Is superintelligence on its way?

With all this enthusiasm for AI self-improvement, it seems likely that in the coming months and years, the contributions AI makes to its own development will only multiply. To hear Mark Zuckerberg tell it, this could mean that superintelligent models, which exceed human capabilities in many domains, are just around the corner. In reality, though, the impact of self-improving AI is far from certain.

It’s notable that AlphaEvolve has sped up the training of its own core LLM system, Gemini—but that 1% speedup may not observably change the pace of Google’s AI advancements. “This is still a feedback loop that’s very slow,” says Balog, the AlphaEvolve researcher. “The training of Gemini takes a significant amount of time. So you can maybe see the exciting beginnings of this virtuous [cycle], but it’s still a very slow process.”

If each subsequent version of Gemini speeds up its own training by an additional 1%, those accelerations will compound. And because each successive generation will be more capable than the previous one, it should be able to achieve even greater training speedups—not to mention all the other ways it might devise to improve itself. Under such circumstances, proponents of superintelligence argue, an eventual intelligence explosion looks inevitable.

This conclusion, however, ignores a key observation: Innovation gets harder over time. In the early days of any scientific field, discoveries come fast and easy. There are plenty of obvious experiments to run and ideas to investigate, and none of them have been tried before. But as the science of deep learning matures, finding each additional improvement might require substantially more effort on the part of both humans and their AI collaborators.

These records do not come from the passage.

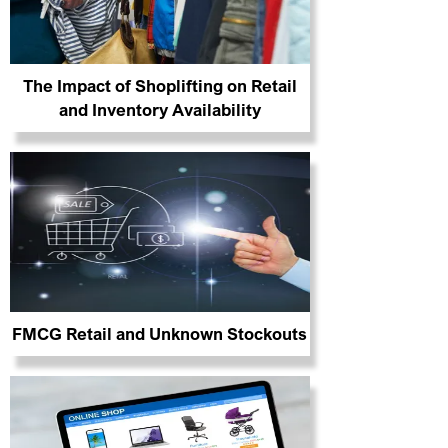
The Impact of Shoplifting on Retail
and Inventory Availability
FMCG Retail and Unknown Stockouts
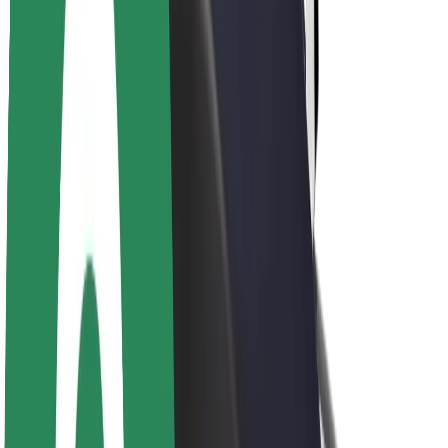
About Bolt
Sustainability at Bolt
Project Zero
Blog
Newsroom
Brand guidelines
Mission
Investor Relations
Leadership
Brand
Media
Urban Fund
Safety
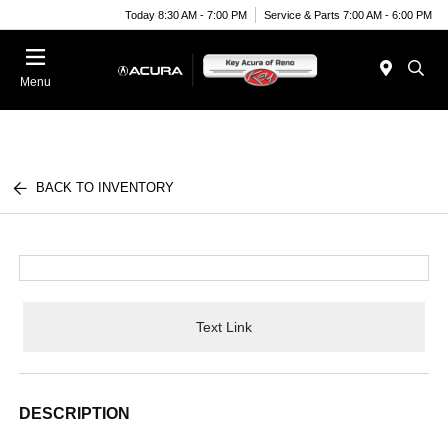
Today 8:30 AM - 7:00 PM
Service & Parts 7:00 AM - 6:00 PM
Menu
BACK TO INVENTORY
Text Link
DESCRIPTION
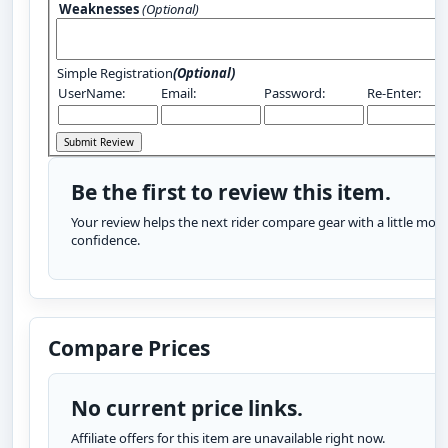
Weaknesses
(Optional)
Simple Registration
(Optional)
UserName:
Email:
Password:
Re-Enter:
Be the first to review this item.
Your review helps the next rider compare gear with a little more
confidence.
Compare Prices
No current price links.
Affiliate offers for this item are unavailable right now.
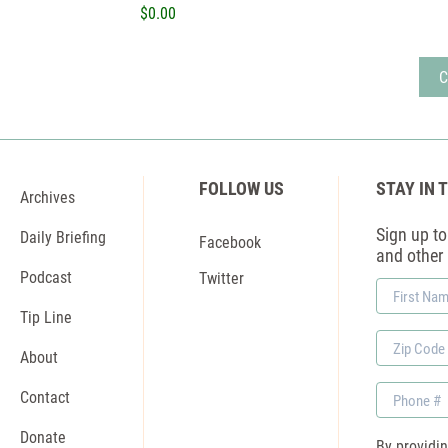
$0.00
FOLLOW US
STAY IN 
Archives
Sign up to 
Daily Briefing
Facebook
and other
Podcast
Twitter
First
Name
Tip Line
Zip
About
Code
Phone
Contact
Donate
By providi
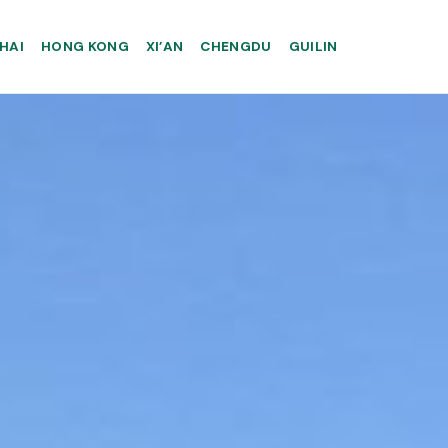
HAI
HONG KONG
XI’AN
CHENGDU
GUILIN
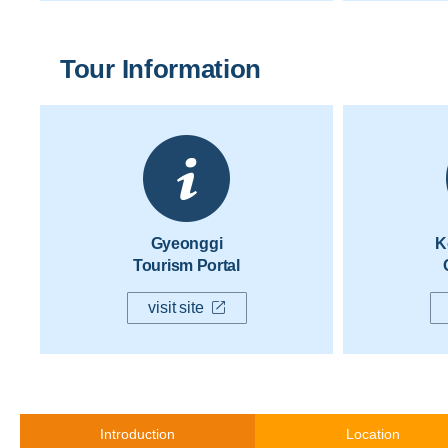
Tour Information
Gyeonggi
K
Tourism Portal
visit site
Introduction
Location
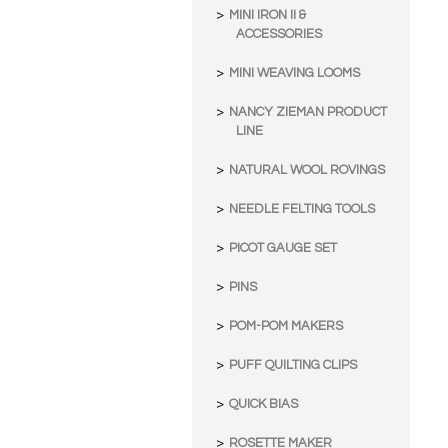
MINI IRON II &
ACCESSORIES
MINI WEAVING LOOMS
NANCY ZIEMAN PRODUCT
LINE
NATURAL WOOL ROVINGS
NEEDLE FELTING TOOLS
PICOT GAUGE SET
PINS
POM-POM MAKERS
PUFF QUILTING CLIPS
QUICK BIAS
ROSETTE MAKER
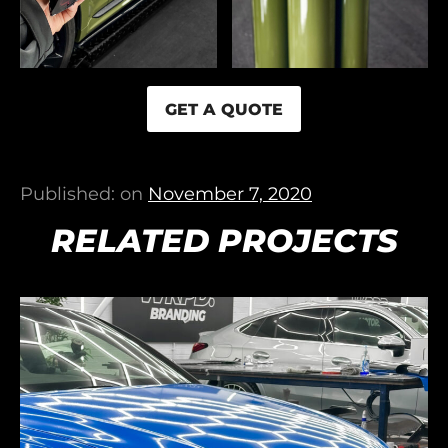
GET A QUOTE
Published: on
November 7, 2020
RELATED PROJECTS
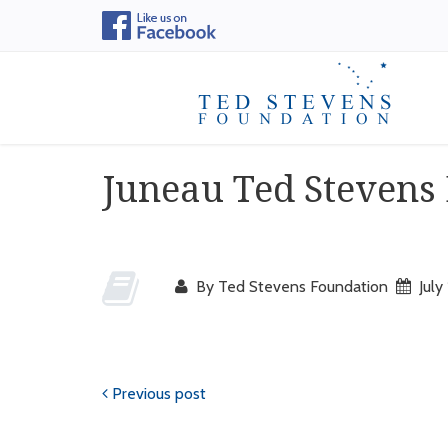
Juneau Ted Stevens
By Ted Stevens Foundation
July
Previous post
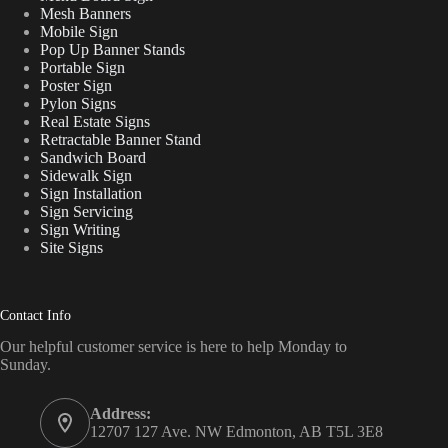
Mesh Banners
Mobile Sign
Pop Up Banner Stands
Portable Sign
Poster Sign
Pylon Signs
Real Estate Signs
Retractable Banner Stand
Sandwich Board
Sidewalk Sign
Sign Installation
Sign Servicing
Sign Writing
Site Signs
Contact Info
Our helpful customer service is here to help Monday to
Sunday.
Address:
12707 127 Ave. NW Edmonton, AB T5L 3E8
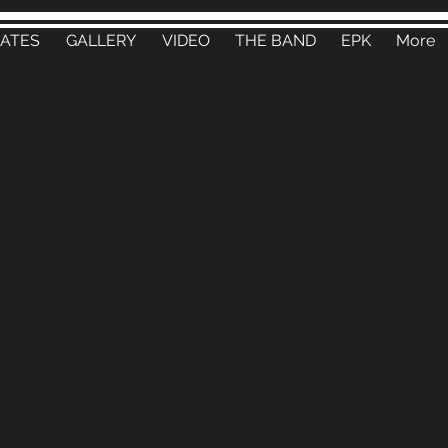
DATES
GALLERY
VIDEO
THE BAND
EPK
More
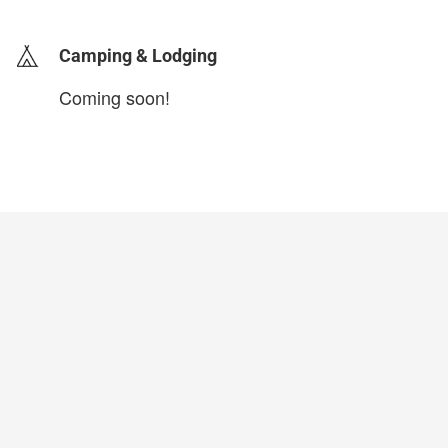
Camping & Lodging
Coming soon!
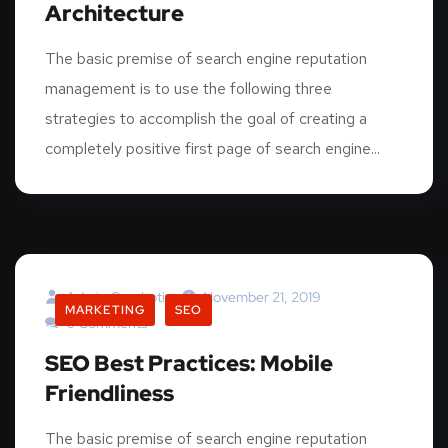
Architecture
The basic premise of search engine reputation
management is to use the following three
strategies to accomplish the goal of creating a
completely positive first page of search engine...
Admin.graphotia
November 21, 2019
MARKETING
SEO
0 Comments
SEO Best Practices: Mobile
Friendliness
The basic premise of search engine reputation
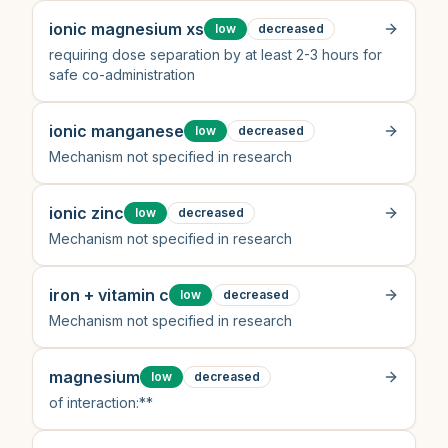
ionic magnesium xs
low
decreased
requiring dose separation by at least 2-3 hours for
safe co-administration
ionic manganese
low
decreased
Mechanism not specified in research
ionic zinc
low
decreased
Mechanism not specified in research
iron + vitamin c
low
decreased
Mechanism not specified in research
magnesium
low
decreased
of interaction:**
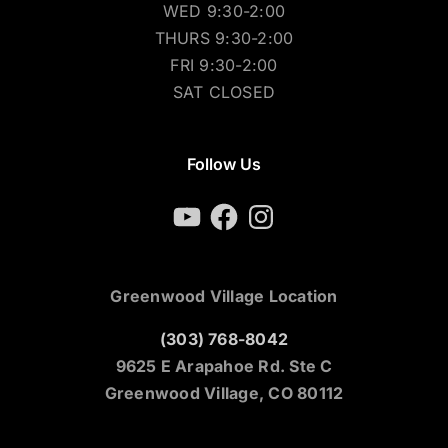
WED 9:30-2:00
THURS 9:30-2:00
FRI 9:30-2:00
SAT CLOSED
Follow Us
YouTube
Facebook
Instagram
Greenwood Village Location
(303) 768-8042
9625 E Arapahoe Rd. Ste C
Greenwood Village, CO 80112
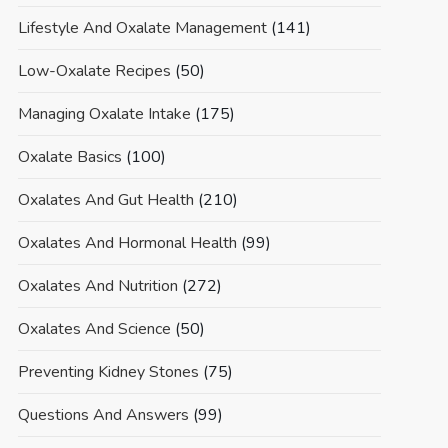
Lifestyle And Oxalate Management
(141)
Low-Oxalate Recipes
(50)
Managing Oxalate Intake
(175)
Oxalate Basics
(100)
Oxalates And Gut Health
(210)
Oxalates And Hormonal Health
(99)
Oxalates And Nutrition
(272)
Oxalates And Science
(50)
Preventing Kidney Stones
(75)
Questions And Answers
(99)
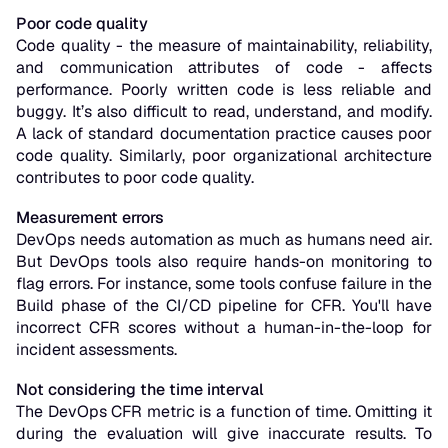
Poor code quality
Code quality - the measure of maintainability, reliability,
and communication attributes of code - affects
performance. Poorly written code is less reliable and
buggy. It’s also difficult to read, understand, and modify.
A lack of standard documentation practice causes poor
code quality. Similarly, poor organizational architecture
contributes to poor code quality.
Measurement errors
DevOps needs automation as much as humans need air.
But DevOps tools also require hands-on monitoring to
flag errors. For instance, some tools confuse failure in the
Build phase of the CI/CD pipeline for CFR. You'll have
incorrect CFR scores without a human-in-the-loop for
incident assessments.
Not considering the time interval
The DevOps CFR metric is a function of time. Omitting it
during the evaluation will give inaccurate results. To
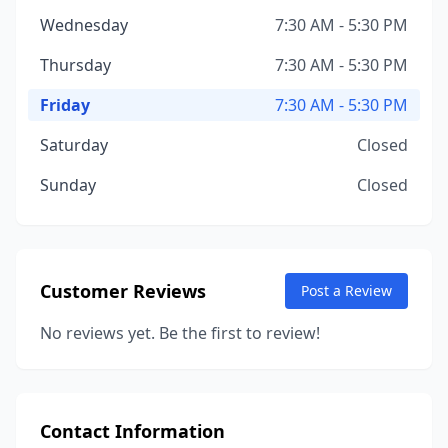
Wednesday
7:30 AM - 5:30 PM
Thursday
7:30 AM - 5:30 PM
Friday
7:30 AM - 5:30 PM
Saturday
Closed
Sunday
Closed
Customer Reviews
Post a Review
No reviews yet. Be the first to review!
Contact Information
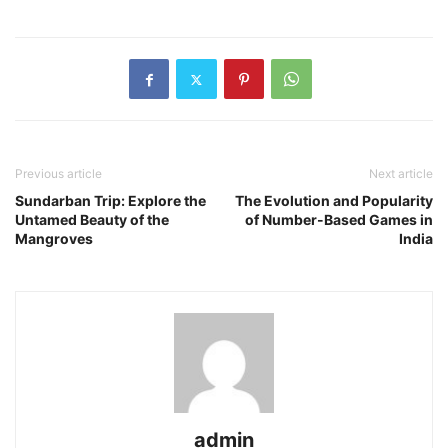
Previous article
Next article
Sundarban Trip: Explore the
The Evolution and Popularity
Untamed Beauty of the
of Number-Based Games in
Mangroves
India
admin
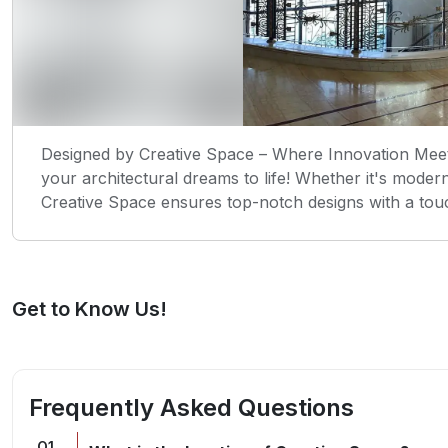
Designed by Creative Space – Where Innovation Meets
your architectural dreams to life! Whether it's mode
Creative Space ensures top-notch designs with a tou
Get to Know Us!
Frequently Asked Questions
Q
1
.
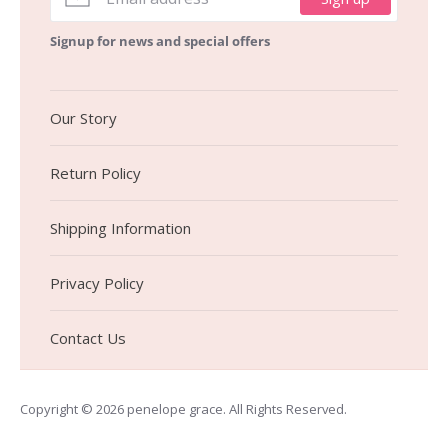
Signup for news and special offers
Our Story
Return Policy
Shipping Information
Privacy Policy
Contact Us
Copyright © 2026
penelope grace
. All Rights Reserved.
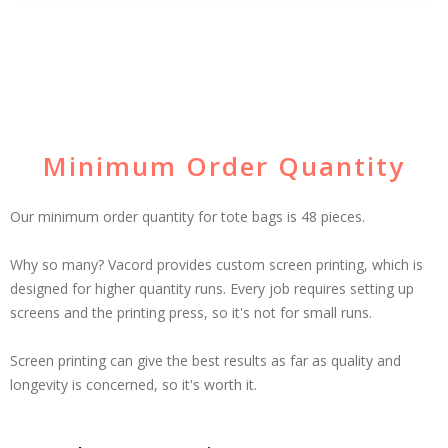
Minimum Order Quantity
Our minimum order quantity for tote bags is 48 pieces.
Why so many? Vacord provides custom screen printing, which is
designed for higher quantity runs. Every job requires setting up
screens and the printing press, so it's not for small runs.
Screen printing can give the best results as far as quality and
longevity is concerned, so it's worth it.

It’s possible that by the time AI systems attain human-level research abilities, humans or less-intelligent AI systems will already have plucked all the low-hanging fruit.

Determining the real-world impact of AI self-improvement, then, is a mighty challenge. To make matters worse, the AI systems that matter most for AI development—those being used inside frontier AI companies—are likely more advanced than those that have been released to the general public, so measuring o3’s capabilities might not be a great way to infer what’s happening inside OpenAI.

But external researchers are doing their best—by, for example, tracking the overall pace of AI development to determine whether or not that pace is accelerating. METR is monitoring advancements in AI abilities by measuring how long it takes humans to do tasks that cutting-edge systems can complete themselves. They’ve found that the length of tasks that AI systems can complete independently has, since the release of GPT-2 in 2019, doubled every seven months. 

Since 2024, that doubling time has shortened to four months, which suggests that AI progress is indeed accelerating. There may be unglamorous reasons for that: Frontier AI labs are flush with investor cash, which they can spend on hiring new researchers and purchasing new hardware. But it’s entirely plausible that AI self-improvement could also be playing a role.

That’s just one indirect piece of evidence. But Davidson, the Forethought researcher, says there’s good reason to expect that AI will supercharge its own advancement, at least for a time. METR’s work suggests that the low-hanging-fruit effect isn’t slowing down human researchers today, or at least that increased investment is effectively counterbalancing any slowdown. If AI notably increases the productivity of those researchers, or even takes on some fraction of the research work itself, that balance will shift in favor of research acceleration.

“You would, I think, strongly expect that there’ll be a period when AI progress speeds up,” Davidson says. “The big question is how long it goes on for.”